Quick Tips for Anxiety Relief
Grounding for Anxiety with Rocks
When we experience anxiety, panic attacks and spacing out, it's because our flight or fight system thinks we're in danger. This can come even at times when we are perfectly safe. Sometimes this is caused by PTSD, an unusual stressor, or another disorder.
To correct misfiring fight or flight responses, it helps to send a message to the brain that we're safe and in the here and now. One of the quickest and most effective ways to do that is through mindfulness or grounding.
I (Jennie) like to teach grounding with rocks - I have clients hold a rock or other object in their hands and notice first what it feels like. What's the temperature, warm or cold? Is it smooth or sharp? What other things do you notice that most people would overlook?
Second, we notice what the rock or other object looks like. Most of us don't stare at rocks much. This time, really take it in. Do you notice any imperfections? Unique colors? Dirt or ink?
Finally, keep holding your rock, but notice any sounds in the room. Is there a fan blowing? A dog breathing? What about sounds outside the room?

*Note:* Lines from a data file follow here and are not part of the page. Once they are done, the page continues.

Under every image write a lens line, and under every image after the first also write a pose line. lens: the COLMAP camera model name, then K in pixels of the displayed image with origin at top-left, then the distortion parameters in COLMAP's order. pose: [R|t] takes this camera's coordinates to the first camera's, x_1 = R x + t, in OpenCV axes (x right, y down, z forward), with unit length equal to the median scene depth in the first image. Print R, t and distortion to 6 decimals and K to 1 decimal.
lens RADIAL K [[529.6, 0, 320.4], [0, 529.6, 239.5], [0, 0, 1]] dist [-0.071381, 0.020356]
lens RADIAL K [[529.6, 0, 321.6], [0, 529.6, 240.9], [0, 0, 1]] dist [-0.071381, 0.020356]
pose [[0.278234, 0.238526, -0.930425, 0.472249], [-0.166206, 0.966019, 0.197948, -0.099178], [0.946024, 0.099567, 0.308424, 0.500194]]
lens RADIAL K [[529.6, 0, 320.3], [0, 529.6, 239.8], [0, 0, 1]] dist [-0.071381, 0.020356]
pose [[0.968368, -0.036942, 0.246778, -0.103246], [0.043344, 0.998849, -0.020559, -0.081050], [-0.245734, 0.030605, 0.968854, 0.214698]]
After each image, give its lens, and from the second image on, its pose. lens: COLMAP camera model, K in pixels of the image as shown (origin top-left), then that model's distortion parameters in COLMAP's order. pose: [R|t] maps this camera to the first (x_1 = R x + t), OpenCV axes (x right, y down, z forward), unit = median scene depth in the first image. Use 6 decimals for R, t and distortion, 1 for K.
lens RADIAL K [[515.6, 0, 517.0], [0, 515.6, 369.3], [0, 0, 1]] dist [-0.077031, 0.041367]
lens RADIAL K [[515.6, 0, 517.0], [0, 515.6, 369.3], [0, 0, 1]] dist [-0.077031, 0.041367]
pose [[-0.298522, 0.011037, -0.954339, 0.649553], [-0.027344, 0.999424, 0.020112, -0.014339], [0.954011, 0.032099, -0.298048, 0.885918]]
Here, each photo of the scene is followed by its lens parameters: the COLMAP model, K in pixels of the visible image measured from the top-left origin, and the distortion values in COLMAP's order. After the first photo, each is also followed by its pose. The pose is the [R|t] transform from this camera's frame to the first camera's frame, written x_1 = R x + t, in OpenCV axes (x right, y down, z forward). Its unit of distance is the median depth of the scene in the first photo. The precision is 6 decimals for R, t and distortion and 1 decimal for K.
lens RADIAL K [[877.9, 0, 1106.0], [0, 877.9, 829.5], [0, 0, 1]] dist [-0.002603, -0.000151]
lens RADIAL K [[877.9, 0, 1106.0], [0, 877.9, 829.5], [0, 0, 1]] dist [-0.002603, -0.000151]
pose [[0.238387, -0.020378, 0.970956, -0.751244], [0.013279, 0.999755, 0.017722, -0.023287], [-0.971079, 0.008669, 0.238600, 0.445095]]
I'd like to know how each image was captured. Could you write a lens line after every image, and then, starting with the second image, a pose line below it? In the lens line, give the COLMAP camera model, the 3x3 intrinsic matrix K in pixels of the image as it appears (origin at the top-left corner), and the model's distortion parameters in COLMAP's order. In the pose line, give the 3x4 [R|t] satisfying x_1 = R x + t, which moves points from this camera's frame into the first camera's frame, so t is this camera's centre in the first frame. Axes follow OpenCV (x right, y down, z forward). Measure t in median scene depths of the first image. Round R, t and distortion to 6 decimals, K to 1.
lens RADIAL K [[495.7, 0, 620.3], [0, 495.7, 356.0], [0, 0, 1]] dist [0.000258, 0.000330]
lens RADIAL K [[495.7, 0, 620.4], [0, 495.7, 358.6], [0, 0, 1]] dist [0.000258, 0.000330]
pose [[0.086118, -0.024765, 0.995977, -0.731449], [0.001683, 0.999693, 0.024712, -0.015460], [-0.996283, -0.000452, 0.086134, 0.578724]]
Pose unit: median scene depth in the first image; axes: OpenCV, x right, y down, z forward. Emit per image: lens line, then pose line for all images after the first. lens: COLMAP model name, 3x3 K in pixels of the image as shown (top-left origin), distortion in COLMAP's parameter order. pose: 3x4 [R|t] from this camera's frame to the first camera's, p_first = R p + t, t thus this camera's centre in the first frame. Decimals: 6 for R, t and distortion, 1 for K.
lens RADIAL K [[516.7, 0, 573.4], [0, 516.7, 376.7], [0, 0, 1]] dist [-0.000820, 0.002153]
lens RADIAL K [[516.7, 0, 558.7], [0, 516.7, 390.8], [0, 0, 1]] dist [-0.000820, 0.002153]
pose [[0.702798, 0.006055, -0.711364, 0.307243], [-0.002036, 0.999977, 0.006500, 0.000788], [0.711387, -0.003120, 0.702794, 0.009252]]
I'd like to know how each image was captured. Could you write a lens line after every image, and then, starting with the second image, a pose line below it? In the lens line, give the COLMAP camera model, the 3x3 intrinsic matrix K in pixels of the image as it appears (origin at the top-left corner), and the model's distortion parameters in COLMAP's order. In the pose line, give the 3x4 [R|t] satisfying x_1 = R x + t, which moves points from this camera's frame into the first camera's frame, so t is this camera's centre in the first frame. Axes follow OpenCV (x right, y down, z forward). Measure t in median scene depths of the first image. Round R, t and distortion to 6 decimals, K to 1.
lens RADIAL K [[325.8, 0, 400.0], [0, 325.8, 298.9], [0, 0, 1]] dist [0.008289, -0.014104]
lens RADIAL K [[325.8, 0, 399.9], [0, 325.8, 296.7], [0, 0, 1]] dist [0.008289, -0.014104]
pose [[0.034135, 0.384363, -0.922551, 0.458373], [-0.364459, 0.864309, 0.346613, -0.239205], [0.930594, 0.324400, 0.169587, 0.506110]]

This activity is an introduction to grounding, or mindfulness. It actually helps calm the nervous system and gives your brain a break from worrying and trying to figure things out. When we're trying too hard that doesn't usually work anyway.
If you find a rock you particularly like, you may decorate it with a helpful message like my "breathe" rock above. You can use acrylic paint or paint sticks. As I hold my rock I remember I'm strong and in the here and now - just like you!
Relaxed Breathing for Anxiety
At least half my clients get the most immediate relief from relaxed, deep, or "diaphragmatic" breathing. You can use it separately or combine it with activities such as the grounding exercise on this page.
Relaxed breathing involves slow, deep breaths that help calm your fight or flight reaction (stress response). When you're feeling suddenly agitated, nervous, or feel a panic attack coming on, this often helps. To begin, take a long breath in through your nose to the count of 5 to 7 seconds (if you have breathing issues such as COPD you may choose an alternative method - you can find the pursed lip alternative here:
Once you slowly breathe in your nose, wait while holding the breath gently for 5 seconds. Then slowly breathe out your mouth for 5 to 7 seconds. Following your inhale, you should feel your belly rise more than your chest. I have my clients practice with one hand on the chest and one hand on the stomach, until they get the hang of it. If you feel your chest rising quickly, then try again, slowly and deeply. It's easiest to practice when you're already feeling safe and calm. (If you've been in a school choir or band, you may have learned to take even longer breaths.)
You might start with a few slow breaths, and then add more as needed. I still use this for everyday stresses or when I'm feeling overwhelmed. While it's generally not what I feel like doing when I'm upset, it does help. When you are having high anxiety responses, this will send the message to your brain that you're safe, calm, and there's no need to be on high alert. While some clients don't like it, others find it the single most important strategy for dealing with anxiety, so it's worth a try!